Employment is closer to slavery than it is to so-called financial freedom

I have been mulling over this question for some time now, and today I decided to crack one of my good old-fashioned encyclopedias on the topic of labor (or “labour”, as the Encyclopaedia Brittanica spells it). Surprisingly, it almost seems as if “employment” didn’t exist before the late 19th Century (and the notion of “labour” is equally astoundingly recent). Before the industrial revolution, people were simply not “employed”.

“Labour Law”: It is not always an easy matter to draw exactly the line which divides a dependent worker from an independent contractor or from a professional expert. The rules of English common law relating to an employer’s responsibility for the acts of or for injuries to a servant have laid it down that in order to be an employer a person must control the worker as regards the manner in which he does his work, as well as control the kind and amount of work to be done.

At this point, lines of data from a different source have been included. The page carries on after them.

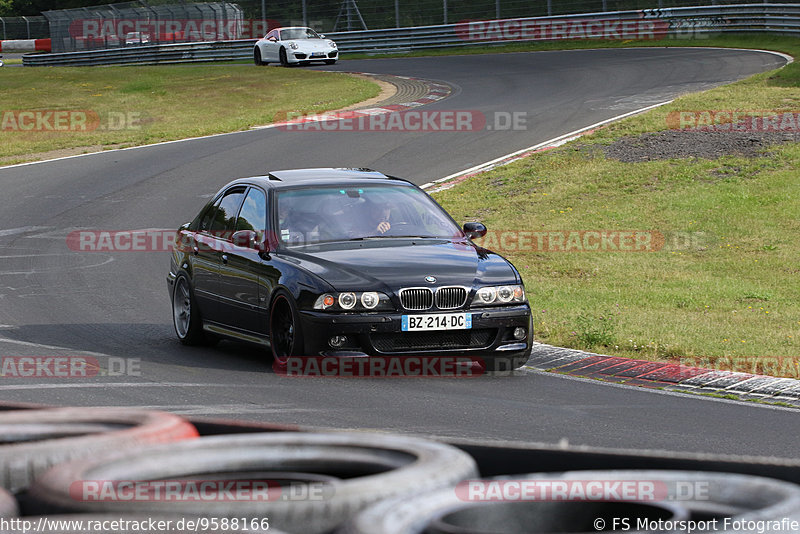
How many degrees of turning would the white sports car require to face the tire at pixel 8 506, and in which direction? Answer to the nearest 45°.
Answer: approximately 45° to its right

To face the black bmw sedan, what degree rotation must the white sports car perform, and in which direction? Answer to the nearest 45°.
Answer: approximately 45° to its right

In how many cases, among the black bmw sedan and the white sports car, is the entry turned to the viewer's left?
0

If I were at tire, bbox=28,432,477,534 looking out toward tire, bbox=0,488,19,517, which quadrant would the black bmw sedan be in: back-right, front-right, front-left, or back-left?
back-right

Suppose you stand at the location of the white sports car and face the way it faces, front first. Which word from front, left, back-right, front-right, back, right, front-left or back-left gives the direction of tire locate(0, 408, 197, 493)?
front-right

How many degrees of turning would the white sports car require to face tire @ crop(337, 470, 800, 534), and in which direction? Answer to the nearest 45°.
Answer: approximately 45° to its right

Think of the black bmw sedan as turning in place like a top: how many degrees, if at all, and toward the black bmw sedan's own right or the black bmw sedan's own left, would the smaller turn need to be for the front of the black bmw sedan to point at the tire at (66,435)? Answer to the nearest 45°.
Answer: approximately 45° to the black bmw sedan's own right

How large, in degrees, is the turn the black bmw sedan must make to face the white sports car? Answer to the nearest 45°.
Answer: approximately 135° to its left

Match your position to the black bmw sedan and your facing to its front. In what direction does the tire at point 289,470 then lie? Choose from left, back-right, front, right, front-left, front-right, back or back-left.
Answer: front-right

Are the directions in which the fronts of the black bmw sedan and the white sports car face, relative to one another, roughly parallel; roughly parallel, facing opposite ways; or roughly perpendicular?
roughly parallel

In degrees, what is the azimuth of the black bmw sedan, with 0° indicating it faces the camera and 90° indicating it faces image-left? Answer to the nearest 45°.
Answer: approximately 315°

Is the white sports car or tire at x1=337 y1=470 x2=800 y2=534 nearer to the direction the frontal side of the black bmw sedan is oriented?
the tire

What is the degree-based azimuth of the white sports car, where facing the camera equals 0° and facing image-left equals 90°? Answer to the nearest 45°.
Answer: approximately 315°

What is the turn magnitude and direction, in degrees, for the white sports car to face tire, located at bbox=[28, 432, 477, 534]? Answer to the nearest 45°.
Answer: approximately 45° to its right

“Slavery”: Slavery is the social sanctioning of involuntary servitude imposed by one person or group upon another. Until the beginning of the 20th Century, chattel slavery, involving the legal right of property, or ownership, generally was distinguished from other forms of servitude. [...] Some of these these substitutes, such as indentured, or contract labour and serfdom, have played distinctive roles in the history of civilization, at different times and places and within different cultures, and these historic roles are dealt with in separate articles (see Contract Labour; Serfdom and Villeinage).

– Encyclopaedia Brittanica, 1973

Taking a much broader view, for the most of recorded history my ball-park estimate is that there have been, roughly speaking, by and large three main categories of work:

  1. Slave labor — Slaves are those who are told what to do, and in that sense they are “employed”

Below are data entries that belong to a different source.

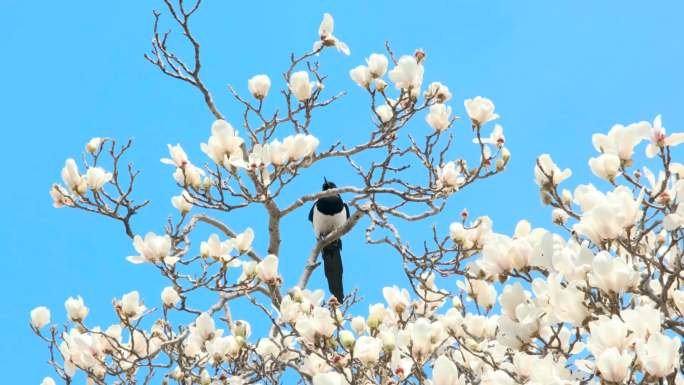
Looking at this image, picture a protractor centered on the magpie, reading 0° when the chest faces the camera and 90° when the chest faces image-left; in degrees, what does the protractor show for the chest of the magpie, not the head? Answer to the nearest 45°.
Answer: approximately 0°
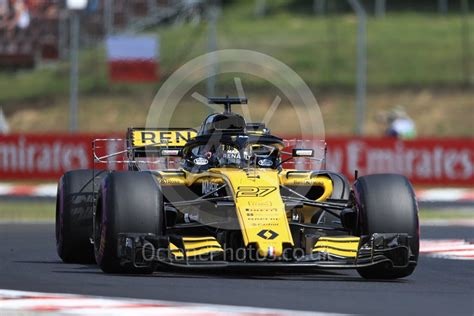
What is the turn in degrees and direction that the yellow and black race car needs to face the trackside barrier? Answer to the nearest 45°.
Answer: approximately 180°

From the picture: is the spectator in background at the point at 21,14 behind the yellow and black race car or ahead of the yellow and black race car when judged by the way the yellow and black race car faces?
behind

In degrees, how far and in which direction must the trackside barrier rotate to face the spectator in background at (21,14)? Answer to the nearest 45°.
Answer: approximately 135° to its right

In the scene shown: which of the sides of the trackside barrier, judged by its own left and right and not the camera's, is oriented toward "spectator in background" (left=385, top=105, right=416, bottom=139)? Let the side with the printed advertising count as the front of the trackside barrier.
back

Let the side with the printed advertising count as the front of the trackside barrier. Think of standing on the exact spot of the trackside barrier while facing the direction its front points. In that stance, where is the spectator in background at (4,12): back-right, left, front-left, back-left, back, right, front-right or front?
back-right

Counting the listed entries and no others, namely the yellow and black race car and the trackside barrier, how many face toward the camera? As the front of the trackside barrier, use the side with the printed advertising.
2

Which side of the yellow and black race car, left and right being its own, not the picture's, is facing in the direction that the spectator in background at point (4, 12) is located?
back
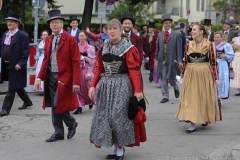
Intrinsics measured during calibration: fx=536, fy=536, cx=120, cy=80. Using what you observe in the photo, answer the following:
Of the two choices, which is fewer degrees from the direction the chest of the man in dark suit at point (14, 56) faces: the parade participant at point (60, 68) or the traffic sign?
the parade participant

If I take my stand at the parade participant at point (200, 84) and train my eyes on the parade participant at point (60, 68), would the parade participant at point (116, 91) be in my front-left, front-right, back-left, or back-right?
front-left

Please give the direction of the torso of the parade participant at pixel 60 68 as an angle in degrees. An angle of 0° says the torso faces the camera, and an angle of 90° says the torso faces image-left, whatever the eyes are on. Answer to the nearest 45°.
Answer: approximately 45°

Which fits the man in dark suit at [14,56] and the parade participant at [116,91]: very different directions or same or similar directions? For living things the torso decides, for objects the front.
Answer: same or similar directions

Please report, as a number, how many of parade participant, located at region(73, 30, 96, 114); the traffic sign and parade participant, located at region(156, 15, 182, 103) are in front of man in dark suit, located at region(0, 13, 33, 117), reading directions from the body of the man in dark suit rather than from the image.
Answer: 0

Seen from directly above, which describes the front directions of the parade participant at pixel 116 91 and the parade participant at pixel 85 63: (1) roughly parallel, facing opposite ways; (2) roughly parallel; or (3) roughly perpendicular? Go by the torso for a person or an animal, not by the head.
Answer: roughly parallel

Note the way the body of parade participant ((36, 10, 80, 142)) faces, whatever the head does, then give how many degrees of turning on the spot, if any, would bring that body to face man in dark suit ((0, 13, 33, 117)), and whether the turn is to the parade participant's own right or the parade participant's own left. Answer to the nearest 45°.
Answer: approximately 135° to the parade participant's own right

  2. Apprenticeship — Apprentices are those who are learning (“by doing”) how to master a craft, trade, profession, etc. and offer their services in exchange for the guidance and education offered by their supervisor.

  3. Master Craftsmanship — Masters are experts in their respective fields, and work “independently” (meaning that they trade their capabilities on the open market, according to the laws of supply and demand)

The industrial revolution changed several things:

  1. The primary focus of industrialisation was the exploitation of natural resources (e.g. coal, oil, etc.)

  2. Secondarily, the vast potential of energy used up by industrialisation was maximized by a parallel increase in the amount and complexity of machinery to produce goods and services which could be sold by the capital investors; Wages above those in traditional / agricultural industries could be paid because of the high demand for such products / services

  3. Eventually, mass production “crowded out” the Master Craftsman / Apprentice method of learning trades, and instead engineering schools flourished, such that the engineers who graduated from such schools were trained to build ever more efficient contraptions for which ever less skill was required to operate them; at the same time, agricultural workers became factory workers en masse.

Karl Marx wrote extensively about the interactions between capitalism and labor, and I do not aim to present a summary of those ideas here. Instead, I merely wish to point out (or rather: voice my opinion) that, by and large, the current notion of “employment” is roughly equivalent to what has traditionally been refered to as “slavery” — and that economies which aim for “full employment” do indeed closely resemble the kind of autocratic, top-down hierarchical societies such as those depicted in “Metropolis” or “Modern Times”.

Today, it seems that apprenticeship has been displaced by the notion of “on the job training” (e.g., “in order to flip a hamburger, you have to stick the spatula underneath the browned meat and flip it onto the other side until both sides are sufficiently cooked”), and Master craftsmen have been replaced by contract workers, small business owners and (perhaps?) entrepreneurs.